If you a dedicated die hard organic food eater, well I’m not going to change your mind just skip to the next paragraph then, its ok. But if your pulling your weeds and watering and things seem to be stalling its time to add some fertilizer. If your nervous about it or damaging your plants with it just add 1/2 as much twice as often as the package recommends. If it still makes you iffy cut it off as the food matures. Remember though fertilizers are just nutrients added to the soil and the plants take what they need from there. If your just growing flowers why does it matter? But always wash your food before consuming it organic, fertilized or not. The realization you just ate a bug is never fun.
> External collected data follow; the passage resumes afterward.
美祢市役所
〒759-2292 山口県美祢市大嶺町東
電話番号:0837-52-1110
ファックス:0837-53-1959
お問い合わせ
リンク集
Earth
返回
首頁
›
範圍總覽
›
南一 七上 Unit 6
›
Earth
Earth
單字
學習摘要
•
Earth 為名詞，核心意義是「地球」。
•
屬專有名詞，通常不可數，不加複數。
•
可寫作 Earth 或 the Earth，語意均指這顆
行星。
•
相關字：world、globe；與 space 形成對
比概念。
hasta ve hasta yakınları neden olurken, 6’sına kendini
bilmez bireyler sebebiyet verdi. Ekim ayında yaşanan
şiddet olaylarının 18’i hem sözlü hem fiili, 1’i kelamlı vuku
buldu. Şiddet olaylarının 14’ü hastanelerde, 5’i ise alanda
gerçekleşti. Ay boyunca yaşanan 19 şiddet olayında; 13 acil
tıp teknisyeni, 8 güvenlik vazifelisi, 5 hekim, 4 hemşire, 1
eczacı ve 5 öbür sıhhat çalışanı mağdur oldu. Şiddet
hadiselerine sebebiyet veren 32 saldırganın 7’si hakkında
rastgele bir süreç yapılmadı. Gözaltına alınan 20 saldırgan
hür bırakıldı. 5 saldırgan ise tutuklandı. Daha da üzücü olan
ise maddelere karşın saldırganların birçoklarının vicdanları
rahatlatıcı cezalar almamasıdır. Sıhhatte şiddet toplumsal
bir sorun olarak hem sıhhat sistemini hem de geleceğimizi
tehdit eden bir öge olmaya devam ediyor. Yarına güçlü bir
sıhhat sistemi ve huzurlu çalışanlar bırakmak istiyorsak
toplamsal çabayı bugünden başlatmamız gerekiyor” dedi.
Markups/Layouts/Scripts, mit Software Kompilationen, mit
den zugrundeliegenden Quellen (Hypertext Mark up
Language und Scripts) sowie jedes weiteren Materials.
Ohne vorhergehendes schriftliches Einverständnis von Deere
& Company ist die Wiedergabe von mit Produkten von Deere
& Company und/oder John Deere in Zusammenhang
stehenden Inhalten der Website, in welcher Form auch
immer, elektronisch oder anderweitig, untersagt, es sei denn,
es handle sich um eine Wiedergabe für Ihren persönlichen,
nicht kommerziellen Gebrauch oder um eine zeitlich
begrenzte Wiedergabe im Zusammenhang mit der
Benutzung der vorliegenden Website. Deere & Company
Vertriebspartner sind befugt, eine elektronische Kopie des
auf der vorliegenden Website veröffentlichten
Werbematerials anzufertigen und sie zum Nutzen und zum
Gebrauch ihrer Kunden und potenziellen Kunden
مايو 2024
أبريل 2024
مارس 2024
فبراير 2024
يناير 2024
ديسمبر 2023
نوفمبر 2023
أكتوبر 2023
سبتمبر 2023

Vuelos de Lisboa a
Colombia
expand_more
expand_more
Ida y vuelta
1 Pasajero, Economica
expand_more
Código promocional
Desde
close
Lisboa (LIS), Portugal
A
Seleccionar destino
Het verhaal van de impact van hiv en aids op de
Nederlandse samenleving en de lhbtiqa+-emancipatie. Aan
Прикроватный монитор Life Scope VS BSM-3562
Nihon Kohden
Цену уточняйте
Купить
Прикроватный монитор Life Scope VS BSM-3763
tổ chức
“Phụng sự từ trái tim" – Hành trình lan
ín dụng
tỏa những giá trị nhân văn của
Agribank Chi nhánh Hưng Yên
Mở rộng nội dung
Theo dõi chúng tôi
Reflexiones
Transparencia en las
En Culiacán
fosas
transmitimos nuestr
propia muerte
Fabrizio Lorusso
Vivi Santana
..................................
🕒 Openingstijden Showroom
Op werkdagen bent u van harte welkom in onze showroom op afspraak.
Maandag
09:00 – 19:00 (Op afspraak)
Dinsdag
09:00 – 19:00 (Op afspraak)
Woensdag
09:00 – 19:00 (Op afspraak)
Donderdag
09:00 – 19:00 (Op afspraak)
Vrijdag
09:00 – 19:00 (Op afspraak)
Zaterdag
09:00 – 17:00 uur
Define sucsess in a limited way: For some reason people think that unless you have so many veggies you need to pickle twice a week every week and your crisper drawer doesn’t resemble the produce section of your grocery store you have failed miserably. If you define success in a more limited way you might feel better about the whole experience. When I first started out and some years still just hope to be able to make margarita pizza once. So a few tomatoes, some basil and in years I’m particularly keen I also make the mozzarella cheese.
Frost: Or just really cold nights. Every spring I’m an eager beaver to turn the soil, sow the seeds and pull the weeds, later not so much. But one has to hold themselves back. Until the danger of frost or colder nights has passed. Even a unseasonably warm string of mid May days can be accompanied by frost in the evening. Old school almanac reading gardeners advise not planting until the first full moon in June. That’s probably true and you probably won’t go wrong with that, at least here anyway. But times have changed. Now you can look up your last frost date on the internets. This represents the last day there is a real risk of frost based on historical weather data for your location, yeah go do that. Now onto basil. Basil is a delicate little beast of a herb that hates the cold. Really it shouldn’t see nights below 12 degrees Celsius, so wait on that one well past the last frost date, ditto for bay trees and any plant that you are trying to grow north of where it should.
If in doubt full sun: Shade, partial sun and full sun, can you please define partial sun. Is there really a difference between morning sun and afternoon sun, hell if I know. Well I do a little, just a little but if you’re perplexed by this issue, you’re not alone. Most things will grow okay in sunny spots only some will thrive in shade. You’ve probably heard that hostas are shade plants, here’s a secret, they grow fine in the sun too. If you’re not sure, plunk it in the sun it’ll probably grow. Veggies in particular tend to do best in the sun.
Do you have any easy tips, tricks or hacks that people that claim to have a black thumb might find helpful?